Quiet Pictures announced today the US Premiere of Bernardo Ruiz's documentary feature film Reportero at the Full Frame Film Festival this April; followed by the Human Rights Watch Film Festival in Chicago and New York City in May/June; and it will air nationally on PBS through POV as part of the series’ 25th anniversary this fall.
The film, a gripping and timely documentary film that explores the crucial issues of violence on the border, corruption and power in Mexico, and the struggle for 'free-speech', follows veteran reporter Sergio Haro and his colleagues at Semanario Zeta, a Tijuana, Mexico-based muckraking weekly, as they stubbornly ply their trade in what has become one of the deadliest places in the world to be a journalist.
“Impunity reigns in Mexico, especially here along the northern border,” explains Adela Navarro, Sergio’s boss and Zeta’s co-director. “With guns and money, drug traffickers have control over police, judges, prosecutors, and entire towns. More than 40 journalists have been slain or have vanished in Mexico since December 2006, when President Felipe Calderón came to power and launched a government offensive against the country’s powerful drug cartels and organized crime groups. This makes investigative journalism extraordinarily difficult.” So difficult, that Semanario Zeta continues to receive new threats.
Despite these threats and attacks, the weekly continues its singular brand of aggressive, investigative reporting. “Through Ruiz's brave and trenchant filmmaking we begin to understand the heavy sacrifices involved in refusing to be silenced,” writes Meghan Monsour, programmer of Ambulante, the celebrated traveling documentary film festival created by Gael García Bernal, Diego Luna, and Pablo Cruz. Combining the techniques of journalism and cinematic documentary, Reportero delves into “the psychology of investigative journalism,” (Univision) taking the viewer in to the tough decisions that journalists like Sergio Haro make every day.

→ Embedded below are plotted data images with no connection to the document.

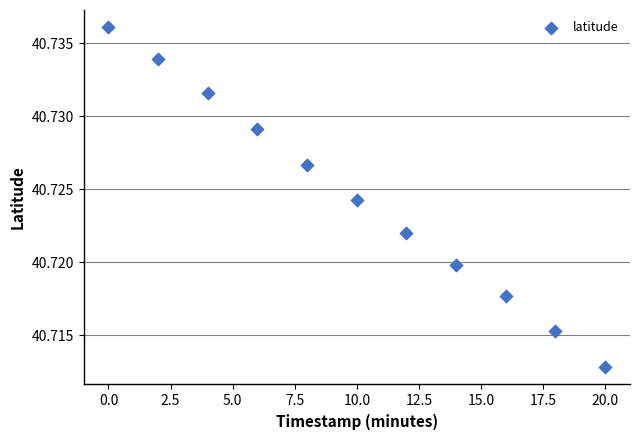

What is the average X value?

10.0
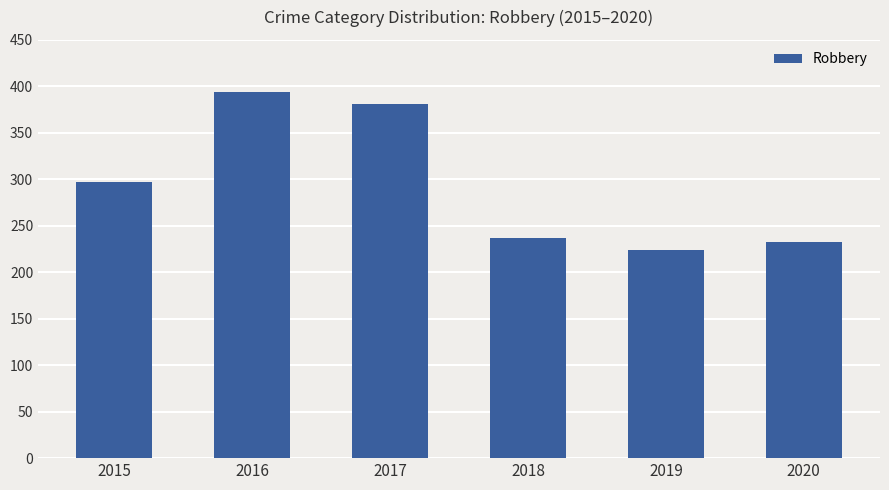

Where is the data nearest to the value 309?

2015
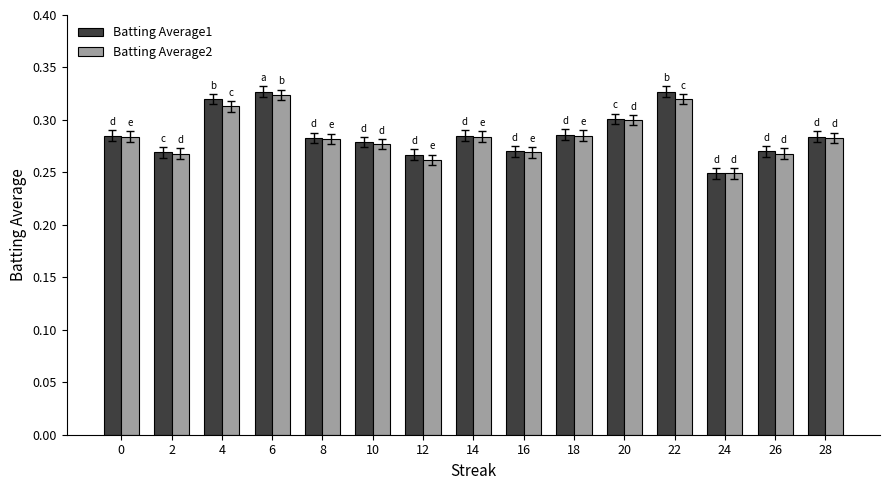

Does the chart contain any negative values?

No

Reportero, which was recently profiled and reviewed by San Diego Union-Tribune, Univision, Vice Mexico and cited in The New York Times, is currently on a 12-city tour of Mexico through, Ambulante. The film just screened this past weekend to sold-out houses in Tijuana and a special “advance screening” at the San Diego Latino Film Festival, and it will play in the Northern Mexican city of Mexicali on March 20 and 21. The film will also be screened at select festivals and venues throughout the spring and summer.